Weekly consumption of fresh fish can lower the risk of Alzheimer’s disease in older adults, despite the high mercury content in them. This is the outcome of a recent US study carried out by Researchers from Rush University Medical Centre, Chicago.
The researchers relied on data from memory and aging research project which was tracking a group of older people living in Chicago retirement homes from 2004 to 2013, reports Live Mint.
The team of researchers kept a regular tab of the amount of fish and seafood consumed by them. An autopsy was carried out on them after their death to see how it affected their brain. The researchers also found out that the mercury content was higher in people who ate more seafood. However, those who ate seafood one or more times a week also had less Alzheimer’s-related brain pathology, such as plaques or neurofibrillary tangles, compared to those who ate little or no seafood.
Among the 286 autopsied brains of 544 participants, brain mercury levels were positively correlated with the number of seafood meals consumed per week (ρ = 0.16; P = .02).”

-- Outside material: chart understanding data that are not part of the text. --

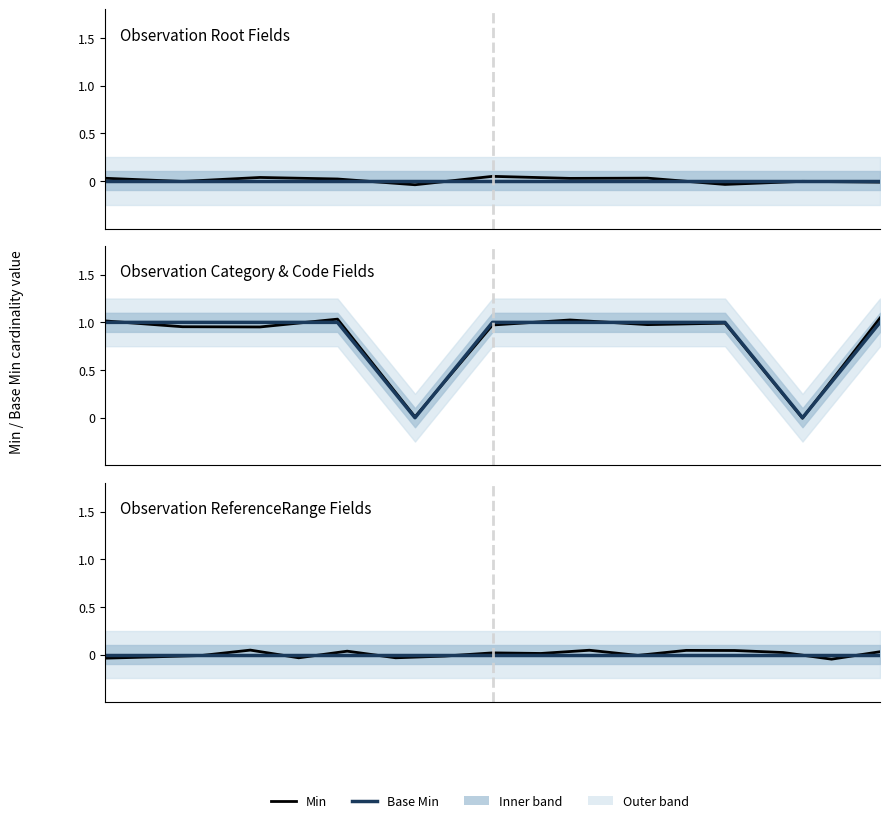

Where is the first local maximum for Min?

3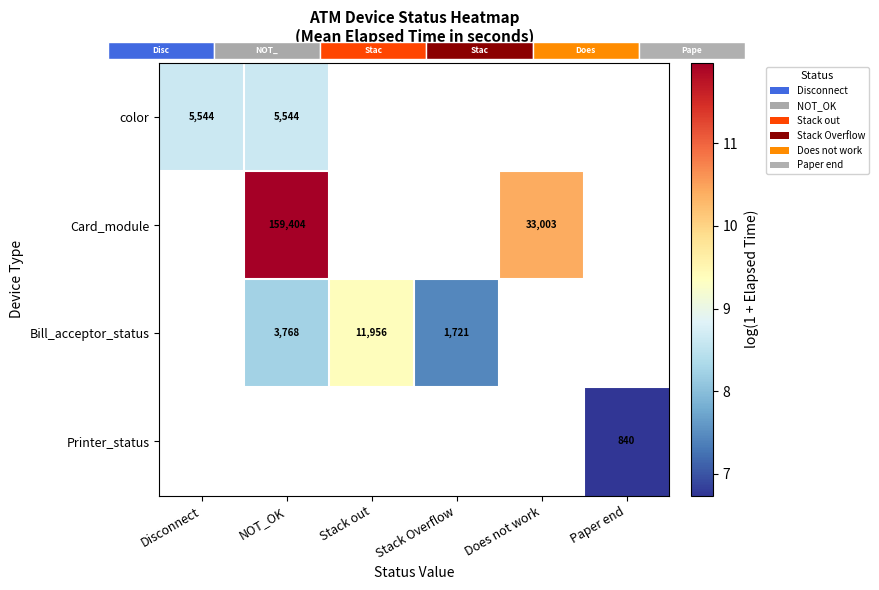

At which category does the chart reach its minimum across all series?

Paper end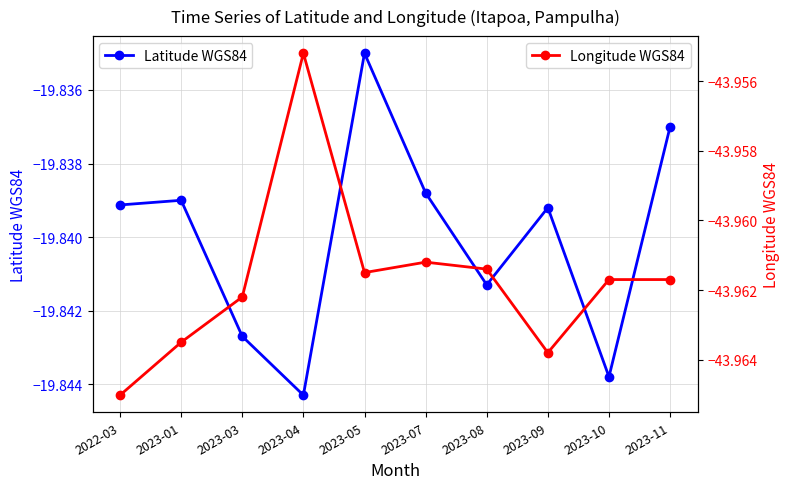

Read the Longitude WGS84 value at 2023-08.

-44.0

The study, which was published in JAMA, was aimed at establishing the belief that seafood consumption correlated with lesser Alzheimer disease neuropathology.
“In cross-sectional analyses, moderate seafood consumption was correlated with lesser Alzheimer disease neuropathology. Although seafood consumption was also correlated with higher brain levels of mercury, these levels were not correlated with brain neuropathology.”
While various studies have found protective relationships between seafood consumption and dementia, according to the study; not much is known about the relationship between seafood consumption and brain neuropathology.
The publication also examined the “associations of dementia neuropathologies with dietary n-3 fatty acids and with brain levels of mercury and selenium,” due to the fact that seafood is high in the long-chain n-3 fatty acid docosahexaenoic acid.
Alzheimer is a kind of disease that slowly destroys memory and thinking skills and, eventually, the ability to carry out the simplest tasks. It is the most common cause of dementia, which is set of symptoms that can include memory loss and difficulties within thinking, problem-solving or language.
Some of the symptoms that occur when the brain is damaged by certain disease could include the Alzheimer disease.
The disease was named after Alois Alzheimer, the doctor who first described it as a physical disease that affects the brain. During the course of Alzheimer, proteins build up in the brain to form structures called ‘plaques’ and ‘tangles.’
Some of the common symptoms associated with the disease include; memory lapses, difficulty recalling recent events and learning new information, forget about recent conversation, get lost in a usually familiar place, forget appointments, and others. However, since everyone is unique, these symptoms may not manifest in certain individual.
Age remains the biggest risk factor for the disease as it mainly affects individuals over 65. A person above this age is exposed to further risk of getting the disease as it doubles approximately every five years.
Though, not immediately known, there exists about twice as many women as men over 65 with Alzheimer’s disease.